Задания:
(1) Переведите на английский язык следующее предложение из исходного отрывка: «Таким образом, до сих пор аристотелевская терминология остается адекватной и порой используется даже при анализе исторических и социологических процессов.»
(2) Что, согласно исходному отрывку, порождают комедия и любовный роман?
(3) Перепишите из исходного отрывка без изменений фрагмент от слов «Подобным образом один» до слов «и социологических процессов.».

Исходный отрывок:
---+---

Например, моралите, по-видимому, не предполагает компромисса [1, 2]. Трагедия может породить фатализм [3] и отказ от гражданской вовлеченности (civic engagement), но также может поощрять моральную ответственность [4, 5]. Комедия и любовный роман, напротив, порождают оптимизм и социальную включенность (social inclusion) [6, 7]. Ирония представляет собой мощный инструмент критики авторитетов и размышлений о господствующих культурных кодах, открывающий пространство для различий и для культурных нововведений» [8] (С. 91).
Подобным образом один из сторонников и соратников Джеффри Александера, легендарный историк Хейден Уайт, описывал историческое воображение и историографию, применяя к ним литературоведческую терминологию в своей знаменитой «Метаистории»: «Историческое воображение между Метафорой и Иронией», «Гегель: поэтика истории и путь за пределы Иронии», «Маркс: философская защита истории посредством Метонимии» [9].
Таким образом, до сих пор аристотелевская терминология остается адекватной и порой используется даже при анализе исторических и социологических процессов.
Культурсоциология, как можно убедиться, основывается на глубоком и прочном междисциплинарном фундаменте. Когда же исследователь переходит к конкретным исследованиям, читатель видит, насколько уместно тот применяет каждый из своих многочисленных исследовательских инструментов.

---+---

Строки:
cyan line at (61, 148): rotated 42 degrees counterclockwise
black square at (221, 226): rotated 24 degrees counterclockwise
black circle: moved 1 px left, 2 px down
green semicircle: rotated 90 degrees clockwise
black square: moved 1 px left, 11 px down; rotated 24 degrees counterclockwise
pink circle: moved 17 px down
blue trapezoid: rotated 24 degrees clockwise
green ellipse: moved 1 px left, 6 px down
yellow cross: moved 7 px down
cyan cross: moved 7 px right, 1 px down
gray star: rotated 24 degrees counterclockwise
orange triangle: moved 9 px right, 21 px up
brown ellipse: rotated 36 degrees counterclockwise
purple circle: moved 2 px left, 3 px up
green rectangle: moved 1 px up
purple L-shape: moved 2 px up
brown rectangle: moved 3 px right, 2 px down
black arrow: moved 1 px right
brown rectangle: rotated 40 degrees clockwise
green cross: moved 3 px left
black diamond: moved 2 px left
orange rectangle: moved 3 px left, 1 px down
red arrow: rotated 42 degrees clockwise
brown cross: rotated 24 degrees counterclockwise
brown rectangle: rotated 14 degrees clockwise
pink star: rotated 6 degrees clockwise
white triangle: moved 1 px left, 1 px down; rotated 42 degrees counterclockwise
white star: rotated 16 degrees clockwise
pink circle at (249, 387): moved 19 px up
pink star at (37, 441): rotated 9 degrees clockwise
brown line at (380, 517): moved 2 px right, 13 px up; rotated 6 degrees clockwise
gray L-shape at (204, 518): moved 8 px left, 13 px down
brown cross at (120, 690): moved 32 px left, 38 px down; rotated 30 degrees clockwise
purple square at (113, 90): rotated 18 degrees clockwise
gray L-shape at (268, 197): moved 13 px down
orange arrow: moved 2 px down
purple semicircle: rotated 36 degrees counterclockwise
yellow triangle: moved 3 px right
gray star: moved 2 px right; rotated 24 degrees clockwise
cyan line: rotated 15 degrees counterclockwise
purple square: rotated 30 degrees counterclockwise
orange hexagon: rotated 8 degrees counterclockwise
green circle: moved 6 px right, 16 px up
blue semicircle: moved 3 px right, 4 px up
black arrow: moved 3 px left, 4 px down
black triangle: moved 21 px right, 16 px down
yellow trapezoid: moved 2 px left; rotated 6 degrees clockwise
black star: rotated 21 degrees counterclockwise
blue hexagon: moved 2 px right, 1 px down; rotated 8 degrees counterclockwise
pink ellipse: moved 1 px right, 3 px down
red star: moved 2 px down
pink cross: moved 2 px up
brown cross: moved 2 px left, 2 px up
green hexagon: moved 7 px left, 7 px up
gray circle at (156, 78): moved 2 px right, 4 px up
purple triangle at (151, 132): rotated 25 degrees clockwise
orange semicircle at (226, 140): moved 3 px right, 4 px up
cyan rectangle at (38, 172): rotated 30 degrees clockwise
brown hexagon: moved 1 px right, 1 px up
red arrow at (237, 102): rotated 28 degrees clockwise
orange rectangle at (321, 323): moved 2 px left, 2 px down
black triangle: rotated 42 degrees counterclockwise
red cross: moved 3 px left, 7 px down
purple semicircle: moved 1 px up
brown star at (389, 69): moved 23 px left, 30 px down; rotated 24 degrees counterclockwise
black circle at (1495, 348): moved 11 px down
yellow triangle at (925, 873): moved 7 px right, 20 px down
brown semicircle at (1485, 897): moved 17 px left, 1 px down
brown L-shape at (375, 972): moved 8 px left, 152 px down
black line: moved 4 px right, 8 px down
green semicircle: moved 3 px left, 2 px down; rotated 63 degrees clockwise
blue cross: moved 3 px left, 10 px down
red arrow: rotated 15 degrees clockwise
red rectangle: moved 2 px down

---+---

Решения ниже:
(1) Thus, Aristotelian terminology has remained adequate to this day and is sometimes used even in the analysis of historical and sociological processes.

(2) Оптимизм и социальную включенность.

(3)
Подобным образом один из сторонников и соратников Джеффри Александера, легендарный историк Хейден Уайт, описывал историческое воображение и историографию, применяя к ним литературоведческую терминологию в своей знаменитой «Метаистории»: «Историческое воображение между Метафорой и Иронией», «Гегель: поэтика истории и путь за пределы Иронии», «Маркс: философская защита истории посредством Метонимии» [9].
Таким образом, до сих пор аристотелевская терминология остается адекватной и порой используется даже при анализе исторических и социологических процессов.